Classification : Gradient Descent Algorithm

Error Analysis: Let us consider that we are given two classes and our aim is to find the decision boundary that separates these classes.  Let equation of hyperplane be\[ax_1+bx_2=c\]

that separates these two classes where c represents the position of the line.  For n-dimensional data, we can write it as \[w^Tw + w_0 = 0\]

where \[w^T = (w_1 \; w_2 \; w_3 \;........\; w_n )\]

and \[x^T = (x_1 \; x_2 \; x_3 \;........\; x_n )\]

Since we have intercept term so let’s change above equation (2)  to more general form,

i.e. \[a^Ty=0\]

where \[w^T = (w_1 \; w_2 \; w_3 \;........\; w_n \; w_0)\]

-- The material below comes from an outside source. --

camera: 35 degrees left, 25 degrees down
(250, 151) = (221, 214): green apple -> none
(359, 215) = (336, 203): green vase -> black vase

and \[y^T = (x_1 \; x_2 \; x_3 \;........\; x_n \; x_0)\]       

           

If a^Ty > 0 is true for one class then if a^Ty <0 is true for some data points of the same class the point is said to be misclassified. In simple words, the data point belongs to class 1 but showing the opposite result is misclassified. Then there is an error in classification.

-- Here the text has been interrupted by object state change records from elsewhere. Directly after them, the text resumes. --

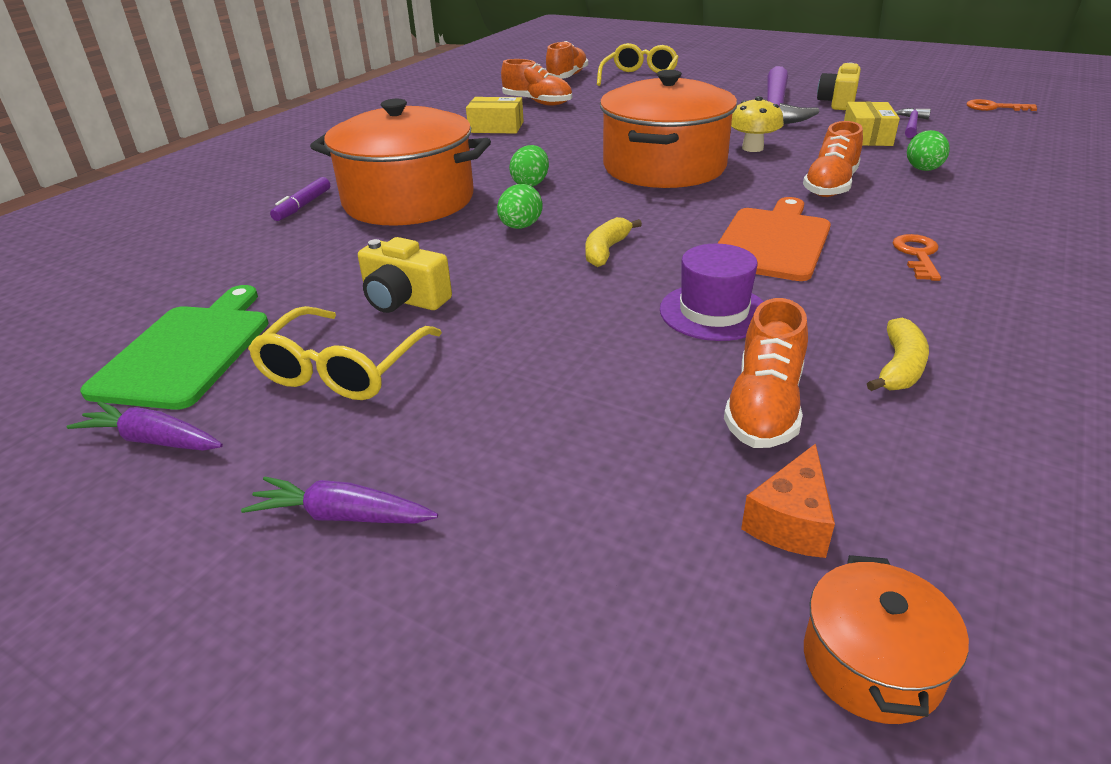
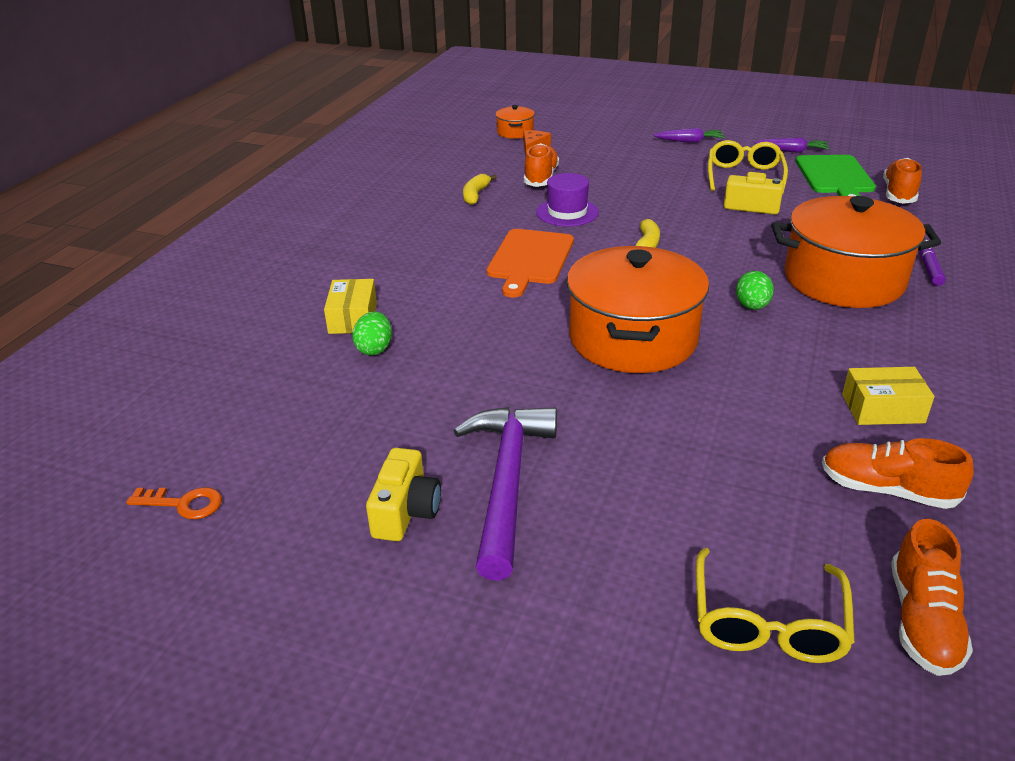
camera: 170 degrees right, 0 degrees up
(520, 227) = (723, 260): green egg -> none
(752, 148) = (542, 377): yellow mushroom -> none
(830, 186) = (472, 320): orange shoe -> orange shoe (898, 194)
(867, 137) = (403, 410): yellow box -> yellow box (353, 318)
(911, 125) = (334, 442): purple hammer -> none
(917, 255) = (433, 255): orange key -> none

To minimize this error we use Gradient Descent Algorithm (GDA). In GDA, we find the gradient of the error then updates the weights to minimize error.

Let  error is \[\Sigma(-a^Ty), \forall y\]

To minimize the error, take gradient (derivative ) with respect to “a” as we need to find “a” that minimize the error.  We will obtain  \[J(a) = \Sigma(-y), \forall y\]

First, we choose a(0) randomly then we try to update it in such a way it reduces error.

Let after k^th iteration, the error is reduced then we can write the weight updation rule as\[a(k+1) = a(k) -\eta \Sigma(-y)\]

where η is the learning rate or rate of convergence.

** It should be noted here that we are assuming that the data point belongs to the class for which $a^Ty > 0 $ is true. We can also do the same for the other class.

Above figure is just to show the classification of the data points by a line (or hyperplane).